Democracia representativa

     Países designados «democracias electorales» en la encuesta «Freedom in the World» («libertad en el mundo») de Freedom House, que cubre el año 2016.[1]

La democracia representativa (también llamada democracia indirecta, república representativa o gobierno representativo) es un tipo de democracia fundada en el principio de funcionarios electos que representan a un grupo de personas, a diferencia de la democracia directa.[3]

La democracia representativa se presenta a menudo como la forma más eficiente de democracia posible en sociedades de masas, argumentando que permite una decisión eficaz por un número suficientemente pequeño de personas en nombre del mayor número. La eficiencia del servicio se puede juzgar basándose en la métrica de rentabilidad y eficacia en el tiempo. Los representantes que votan en nombre del pueblo permiten un beneficio monetario, ya que se reduce el uso de las mesas de votación, los contadores de votos, etc. El gobierno es generalmente responsable de pagar los salarios de los representantes y tendría que cubrir el costo sustancial de una democracia. Este sistema de gobierno también es eficiente en el tiempo, ya que las decisiones pueden ser tomadas por un selecto grupo de legisladores bien informados y no por la población de todo el país.[4]

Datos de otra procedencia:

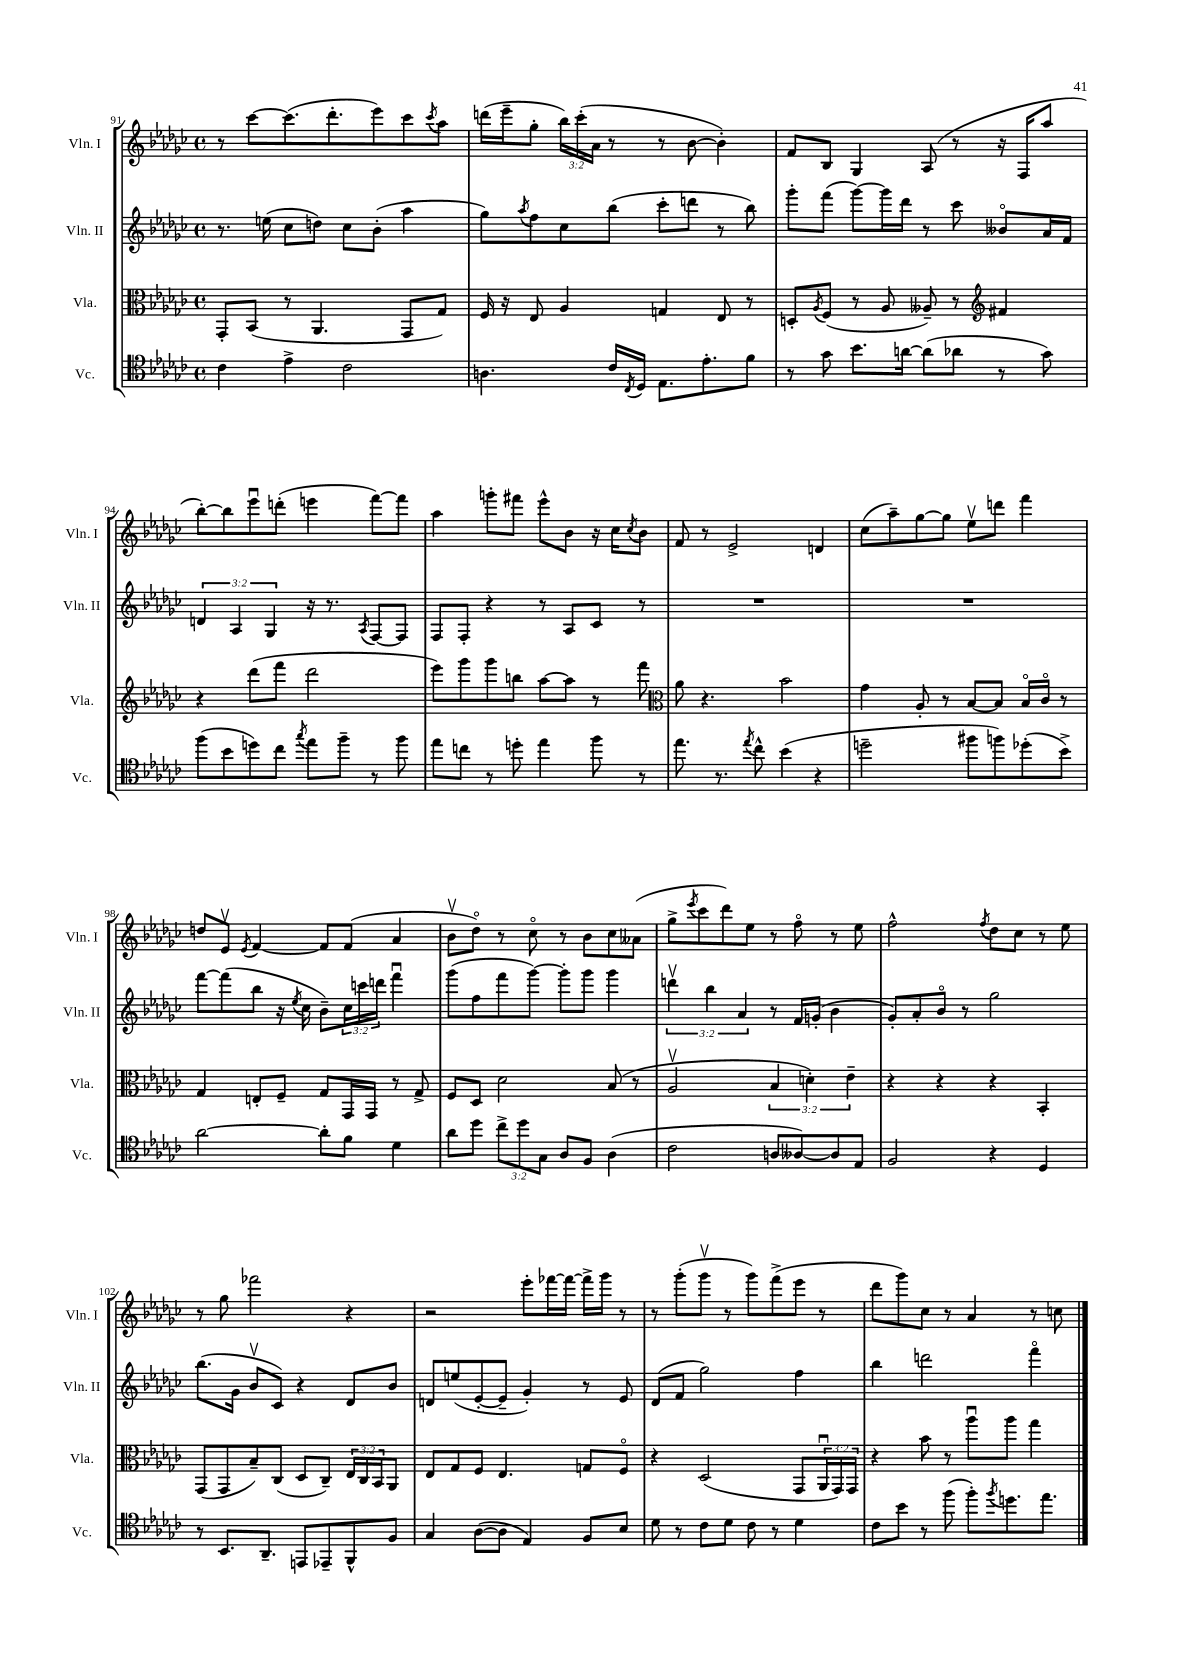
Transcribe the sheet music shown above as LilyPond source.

<<
\new StaffGroup <<
\new Staff = "s0" \with { instrumentName = "Vln. I" shortInstrumentName = "Vln. I" } {
    \clef treble \key ges \major \defaultTimeSignature \time 4/4 \override Staff.TupletNumber.text = #tuplet-number::calc-fraction-text
    r8 ces'''8~ ces'''8.( des'''8.-. ees'''8) ces'''8 \acciaccatura { ces'''8 } aes''8 |
    d'''16( ees'''16-- ges''8-. \tuplet 3/2 { bes''16) ces'''16-.( aes'16 } r8 r8 bes'8~ bes'4-.) |
    f'8 bes8 ges4 aes8( r8 r16 f16 aes''8 |
    bes''8~-.) bes''8 ees'''8\downbow d'''8-.( e'''4 f'''8~) f'''8 |
    aes''4 g'''8-. fis'''8 ees'''8-^ bes'8 r16 ces''16 \acciaccatura { ces''8 } bes'8 |
    f'8 r8 ees'2-> d'4 |
    ces''8( aes''8--) ges''8~ ges''8 ees''8\upbow d'''8 f'''4 |
    d''8 ees'8\upbow \acciaccatura { ees'8 } f'4~ f'8 f'8( aes'4 |
    bes'8\upbow des''8\flageolet) r8 ces''8\flageolet r8 bes'8 ces''8 aeses'8( |
    ges''8-> \acciaccatura { ees'''8 } ces'''8 des'''8) ees''8 r8 f''8\flageolet r8 ees''8 |
    f''2-^ \acciaccatura { f''8 } des''8 ces''8 r8 ees''8 |
    r8 ges''8 fes'''2 r4 |
    r2 ees'''8-. fes'''16~ fes'''16~ fes'''16-> ges'''16 r8 |
    r8 ges'''8-.( ges'''8\upbow r8 ges'''8) f'''8->( ees'''8 r8 |
    des'''8 ges'''8) ces''8 r8 aes'4 r8 c''8 \bar "|." |
}
\new Staff = "s1" \with { instrumentName = "Vln. II" shortInstrumentName = "Vln. II" } {
    \clef treble \key ges \major \defaultTimeSignature \time 4/4 \override Staff.TupletNumber.text = #tuplet-number::calc-fraction-text
    r8. e''16( ces''8 d''8) ces''8 bes'8-.( aes''4 |
    ges''8) \acciaccatura { aes''8 } f''8 ces''8 bes''8( ces'''8-. d'''8 r8 bes''8) |
    ges'''8-. f'''8( ges'''8~) ges'''16 des'''16 r8 ces'''8 beses'8\flageolet aes'16 f'16 |
    \tuplet 3/2 { d'4 aes4 ges4 } r16 r8. \acciaccatura { aes8 } f8~ f8 |
    f8 f8-. r4 r8 aes8 ces'8 r8 |
    R1 |
    R1 |
    f'''8~ f'''8( bes''8 r16 \acciaccatura { ees''8 } ces''16 bes'8--) \tuplet 3/2 { ces''16 c'''16 d'''16 } f'''4\downbow |
    ges'''8( f''8 f'''8 ges'''8~) ges'''8-. ges'''8 ges'''4 |
    \tuplet 3/2 { d'''4\upbow bes''4 aes'4 } r8 f'16 g'16-.( bes'4 |
    ges'8-.) aes'8-. bes'8\flageolet r8 ges''2 |
    bes''8.( ges'16 bes'8\upbow ces'8) r4 des'8 bes'8 |
    d'8 e''8( ees'8~-. ees'8-- ges'4-.) r8 ees'8 |
    des'8( f'8 ges''2) f''4 |
    bes''4 d'''2 f'''4\flageolet \bar "|." |
}
\new Staff = "s2" \with { instrumentName = "Vla." shortInstrumentName = "Vla." } {
    \clef alto \key ges \major \defaultTimeSignature \time 4/4 \override Staff.TupletNumber.text = #tuplet-number::calc-fraction-text
    ges,8-. bes,8( r8 aes,4. ges,8 ges8) |
    f16 r16 ees8 aes4 g4 ees8 r8 |
    d8-. \acciaccatura { aes8 } f8( r8 aes8 aeses8--) r8 \clef treble fis'4 |
    r4 des'''8( f'''8 des'''2 |
    ees'''8) ges'''8 ges'''8 b''8 aes''8~ aes''8 r8 f'''8 |
    \clef alto aes'8 r4. bes'2 |
    ges'4 aes8-. r8 bes8~ bes8 bes16\flageolet ces'16\flageolet r8 |
    ges4 e8-. f8-- ges8 ges,16 ges,16 r8 ges8-> |
    f8 des8 des'2 bes8( r8 |
    aes2\upbow \tuplet 3/2 { bes4 d'4-.) ees'4-- } |
    r4 r4 r4 bes,4-. |
    ges,8( ges,8 bes8--) ces8( des8 ces8--) \tuplet 3/2 { ees16 ces16 bes,16 } aes,8 |
    ees8 ges8 f8 ees4. g8 f8\flageolet |
    r4 des2( ges,8 \tuplet 3/2 { aes,16\downbow ges,16) ges,16 } |
    r4 bes'8 r8 aes''8\downbow aes''8 ges''4 \bar "|." |
}
\new Staff = "s3" \with { instrumentName = "Vc." shortInstrumentName = "Vc." } {
    \clef tenor \key ges \major \defaultTimeSignature \time 4/4 \override Staff.TupletNumber.text = #tuplet-number::calc-fraction-text
    ces'4 ees'4-> ces'2 |
    a4. ces'16 \acciaccatura { ces8 } des16 ees8. ees'8.-. f'8 |
    r8 ges'8 bes'8. a'16~ a'8( aes'8 r8 ges'8) |
    f''8( bes'8 d''8) ces''8 \acciaccatura { ges''8 } ees''8 f''8-- r8 f''8 |
    ees''8 c''8 r8 d''8-. ees''4 f''8 r8 |
    ees''8. r8. \acciaccatura { ees''8 } ces''8-^ bes'4( r4 |
    d''2-- fis''8 f''8) des''8-.( bes'8->) |
    aes'2~ aes'8-. f'8 des'4 |
    aes'8 des''8 \tuplet 3/2 { ces''8-> des''8 ges8 } aes8 f8 aes4( |
    ces'2 a8 aeses8~) aeses8 ees8 |
    f2 r4 des4 |
    r8 bes,8. aes,8.-- e,8 ees,8-- f,8-^ f8 |
    ges4 aes8~( aes8 ees4) f8 bes8 |
    des'8 r8 ces'8 des'8 ces'8 r8 des'4 |
    ces'8 bes'8 r8 f''8( f''8-.) \acciaccatura { f''8 } d''8. ees''8. \bar "|." |
}
>>
>>
\layout { \context { \Score currentBarNumber = #91 } }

Es un elemento tanto del sistema parlamentario como del sistema presidencial de gobierno y normalmente se utiliza en una Cámara Baja como la Cámara de los Comunes (Reino Unido) o Dáil Éireann (Irlanda), y puede ser restringido por limitaciones constitucionales como una Cámara Alta. Ha sido descrito por algunos teóricos políticos como Robert A. Dahl, Gregory Houston e Ian Liebenberg como poliarquía.[6]​ En ella el poder está en manos de los representantes electos que son elegidos por el pueblo en las elecciones.

Poderes de los representantes

Los representantes son elegidos por el público, como en las elecciones nacionales para la legislatura nacional.[3]​ Los representantes elegidos pueden tener el poder de seleccionar a otros representantes, presidentes u otros funcionarios del gobierno o de la legislatura, como el primer ministro en este último caso (representación indirecta).

El poder de los representantes suele ser restringido por una constitución (como en una democracia constitucional o una monarquía constitucional) u otras medidas para equilibrar el poder representativo:

Teóricos como Edmund Burke creen que parte del deber de un representante no es simplemente comunicar los deseos del electorado, sino también usar su propio juicio en el ejercicio de sus poderes, incluso si sus opiniones no reflejan las de una mayoría de los votantes:

... debe ser la felicidad y la gloria de un representante vivir en la más estricta unión, la correspondencia más estrecha y la comunicación más sin reservas con sus constituyentes. Sus deseos deben tener gran peso con él; su opinión, alto respeto; su negocio, atención no devuelta. Es su deber sacrificar su reposo, sus placeres, sus satisfacciones, a las suyas; y sobre todo, siempre, y en todos los casos, preferir su interés a los suyos. Sin embargo, su opinión imparcial, su juicio maduro, su conciencia iluminada, no debe sacrificar a usted, a ningún hombre o a cualquier grupo de hombres vivos. Éstos no se derivan de su placer; no, ni de la ley ni de la constitución. Son un fideicomiso de la Providencia, por el abuso de que es profundamente responsable. Su representante le debe, no sólo a su industria, sino a su juicio; y traiciona, en vez de servirte, si lo sacrifica a tu opinión.[7]